The judgment continues to say that 'a family name constitutes part of personality of an individual' but that 'it is not clear that Article 13, which stipulates respect of individuals, contains the said right in a guaranteed manner. As for Article 24, which specifies on equality of genders, the court says 'the provision does not ensure the right that a married couple may use separate family names'.
More People Advocate Married Couple May Have Separate Names
According to a survey conducted two years ago by the Ministry of Health, Labor and Welfare, wives employ a family name of their husbands when marrying and the rate reaches an extent of 96%. Disadvantage due to a change of family name is concentrated on the side of women. Women who disfavor this system use dual family names or lead a married life without registering matrimony. But such a woman, or a couple, faces several inconveniences, limitations and demerits and suffers from the system. The number of these people increases.
The plaintiffs claimed of unconstitutionality of articles of civil code; consciousness on a family and a married life and their realities have changed, which undermines a habit to compel a couple to use a single family name. Meanwhile, the state argues that in accordance with the social norm, an introduction of a separate family name system is not necessarily indispensable.

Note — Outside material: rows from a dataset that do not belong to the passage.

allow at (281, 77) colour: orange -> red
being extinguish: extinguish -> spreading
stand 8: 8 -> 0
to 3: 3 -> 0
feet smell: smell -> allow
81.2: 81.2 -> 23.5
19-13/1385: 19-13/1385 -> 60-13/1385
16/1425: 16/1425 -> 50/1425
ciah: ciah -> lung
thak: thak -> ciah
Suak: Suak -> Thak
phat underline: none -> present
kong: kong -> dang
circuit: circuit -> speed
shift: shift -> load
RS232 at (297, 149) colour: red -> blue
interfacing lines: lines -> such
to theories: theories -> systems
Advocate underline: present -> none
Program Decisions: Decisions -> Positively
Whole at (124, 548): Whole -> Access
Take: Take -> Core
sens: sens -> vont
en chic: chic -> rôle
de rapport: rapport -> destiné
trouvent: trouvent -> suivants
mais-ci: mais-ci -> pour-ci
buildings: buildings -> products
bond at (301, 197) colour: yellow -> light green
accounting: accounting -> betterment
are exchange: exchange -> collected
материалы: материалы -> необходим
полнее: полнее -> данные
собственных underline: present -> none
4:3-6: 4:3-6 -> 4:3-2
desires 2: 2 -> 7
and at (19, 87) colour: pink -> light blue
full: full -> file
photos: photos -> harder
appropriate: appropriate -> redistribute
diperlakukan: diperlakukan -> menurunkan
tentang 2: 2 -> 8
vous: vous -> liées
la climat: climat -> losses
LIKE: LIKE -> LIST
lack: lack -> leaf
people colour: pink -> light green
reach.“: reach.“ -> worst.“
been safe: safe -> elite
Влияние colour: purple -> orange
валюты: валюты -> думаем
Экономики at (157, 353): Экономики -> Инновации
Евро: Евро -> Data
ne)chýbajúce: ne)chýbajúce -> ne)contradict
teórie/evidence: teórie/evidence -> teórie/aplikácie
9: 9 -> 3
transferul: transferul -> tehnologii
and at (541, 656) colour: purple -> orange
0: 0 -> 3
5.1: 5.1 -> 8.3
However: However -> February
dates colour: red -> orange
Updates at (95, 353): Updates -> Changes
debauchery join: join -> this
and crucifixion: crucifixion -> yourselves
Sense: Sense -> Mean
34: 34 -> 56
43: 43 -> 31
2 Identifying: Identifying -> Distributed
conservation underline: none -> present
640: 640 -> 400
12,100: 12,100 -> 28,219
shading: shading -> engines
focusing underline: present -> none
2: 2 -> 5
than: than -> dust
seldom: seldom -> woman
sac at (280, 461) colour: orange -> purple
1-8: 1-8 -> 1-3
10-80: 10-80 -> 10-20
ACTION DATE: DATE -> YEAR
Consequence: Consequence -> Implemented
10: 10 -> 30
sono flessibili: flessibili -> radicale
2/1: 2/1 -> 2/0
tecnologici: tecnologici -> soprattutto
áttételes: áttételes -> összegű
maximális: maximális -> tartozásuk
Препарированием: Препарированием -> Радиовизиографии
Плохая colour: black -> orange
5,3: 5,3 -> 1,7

Does the social opinion agree to the government's argument? According to a survey held last December by the Cabinet Office, approximately 30% of the contestants replied in favor of the introduction and, among women in their 20s and 30s, 50% of them answered that the articles of civil code could be revised and 20%, replied No, as unnecessary. More people in the younger generation support the idea that a married couple can use separate family names.
Advice from the UN Human Right Council
The Legislative Council of the Ministry of Justice replied in 1996 on the bill to revise the civil code by which a married couple might use separate family names. But opposition was so strong in the ruling Liberal Democratic Party that the bill was shelved in submission to the Diet. The succeeding government of the Democratic Party of Japan, which was enthusiastic in introducing a new civil system and actually had raised the demand in their election Manifesto, failed to present the bill to the Diet.
The UN Committee on Abolition of Discrimination against Women has issued advice, which says that it is unresolved to compel a change of family name at the time of marriage, and proposed to revise civil code several times. Many countries in Europe and Asia employ a selective system to allow a married couple to use separate family names.
Formation of family, or family structure, is diverse today along women's advancement into the society. Under the circumstances a civil system should reflect realities. The said plaintiffs have appealed the case to the high court. The judiciary stands at a historic phase to respect social realities.